_Dataset records_.
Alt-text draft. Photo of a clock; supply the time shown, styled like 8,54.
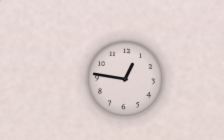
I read 12,46
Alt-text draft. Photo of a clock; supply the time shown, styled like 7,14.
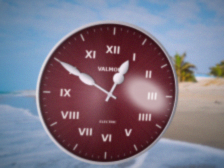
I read 12,50
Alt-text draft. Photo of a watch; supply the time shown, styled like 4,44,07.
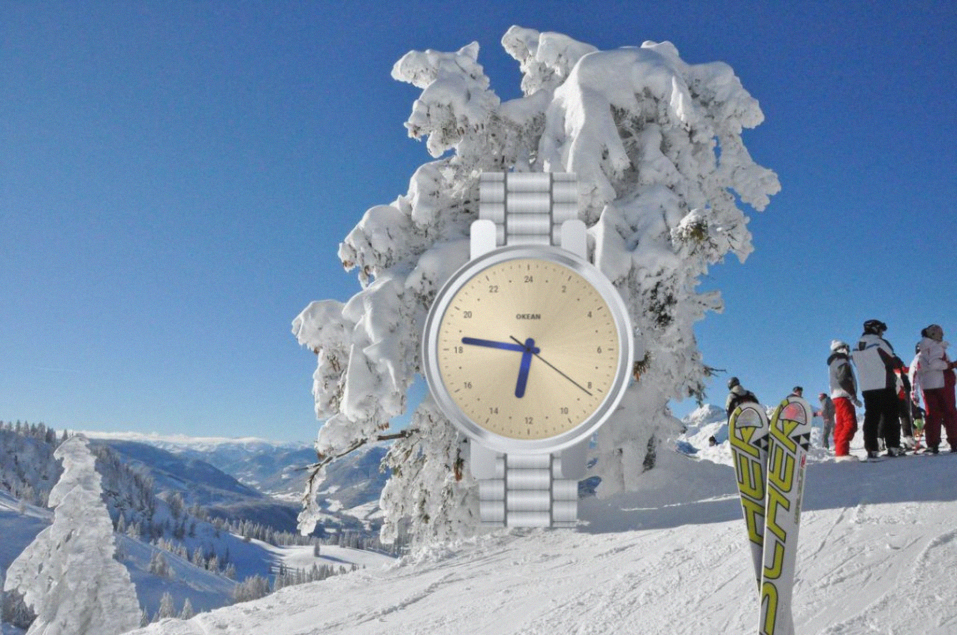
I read 12,46,21
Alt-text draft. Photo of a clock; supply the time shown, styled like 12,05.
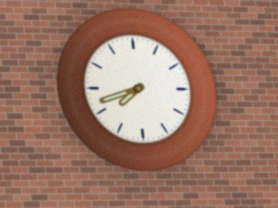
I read 7,42
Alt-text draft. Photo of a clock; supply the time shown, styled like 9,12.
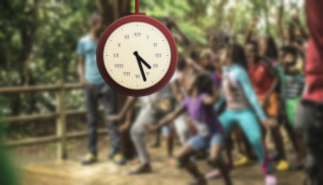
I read 4,27
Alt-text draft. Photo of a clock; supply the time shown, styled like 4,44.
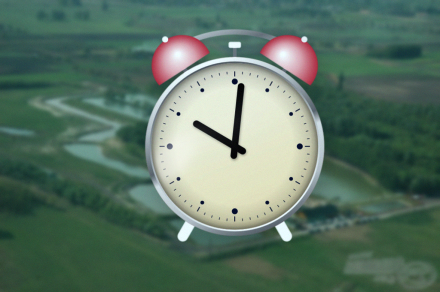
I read 10,01
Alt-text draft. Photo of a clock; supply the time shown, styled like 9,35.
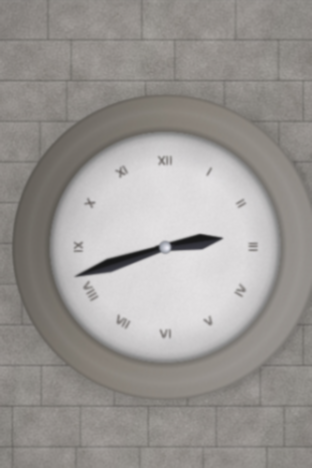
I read 2,42
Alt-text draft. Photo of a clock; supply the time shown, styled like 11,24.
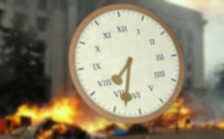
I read 7,33
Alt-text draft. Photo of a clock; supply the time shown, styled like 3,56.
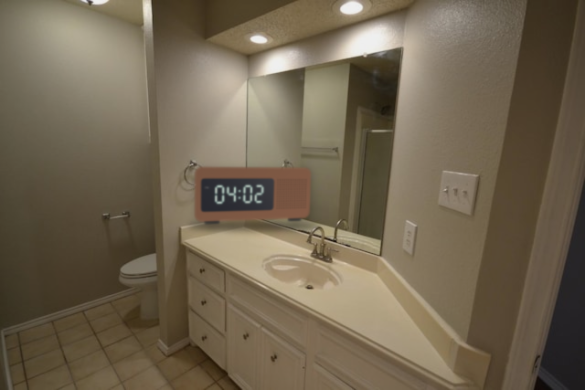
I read 4,02
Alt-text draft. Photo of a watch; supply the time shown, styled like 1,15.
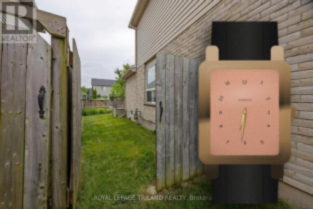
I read 6,31
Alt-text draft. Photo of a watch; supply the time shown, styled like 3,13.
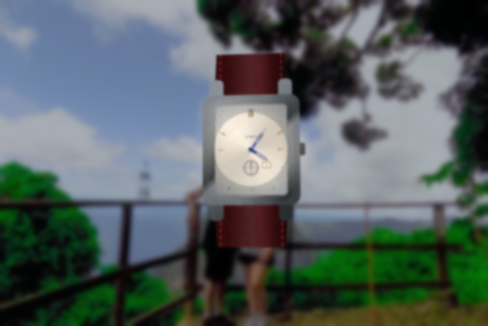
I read 4,06
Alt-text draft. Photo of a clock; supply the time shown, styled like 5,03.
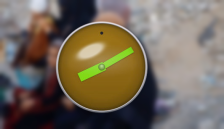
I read 8,10
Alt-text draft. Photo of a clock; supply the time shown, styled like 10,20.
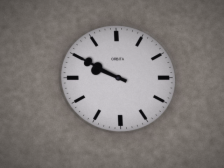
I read 9,50
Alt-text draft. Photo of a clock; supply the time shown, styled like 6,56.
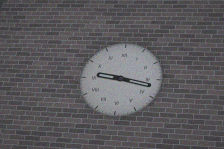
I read 9,17
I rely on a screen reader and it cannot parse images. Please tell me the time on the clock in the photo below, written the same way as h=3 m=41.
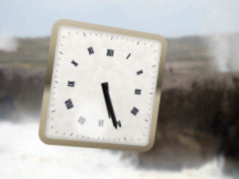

_What the task requires_.
Copy the data above word for word, leaving out the pictures.

_Result of the task_.
Alt-text draft. Photo of a clock; supply the time shown, styled like 8,54.
I read 12,46
Alt-text draft. Photo of a clock; supply the time shown, styled like 7,14.
I read 12,50
Alt-text draft. Photo of a watch; supply the time shown, styled like 4,44,07.
I read 12,46,21
Alt-text draft. Photo of a clock; supply the time shown, styled like 12,05.
I read 7,42
Alt-text draft. Photo of a clock; supply the time shown, styled like 9,12.
I read 4,27
Alt-text draft. Photo of a clock; supply the time shown, styled like 4,44.
I read 10,01
Alt-text draft. Photo of a clock; supply the time shown, styled like 9,35.
I read 2,42
Alt-text draft. Photo of a clock; supply the time shown, styled like 11,24.
I read 7,33
Alt-text draft. Photo of a clock; supply the time shown, styled like 3,56.
I read 4,02
Alt-text draft. Photo of a watch; supply the time shown, styled like 1,15.
I read 6,31
Alt-text draft. Photo of a watch; supply the time shown, styled like 3,13.
I read 4,06
Alt-text draft. Photo of a clock; supply the time shown, styled like 5,03.
I read 8,10
Alt-text draft. Photo of a clock; supply the time shown, styled like 10,20.
I read 9,50
Alt-text draft. Photo of a clock; supply the time shown, styled like 6,56.
I read 9,17
I rely on a screen reader and it cannot parse images. Please tell me the time on the clock in the photo below, written the same way as h=3 m=41.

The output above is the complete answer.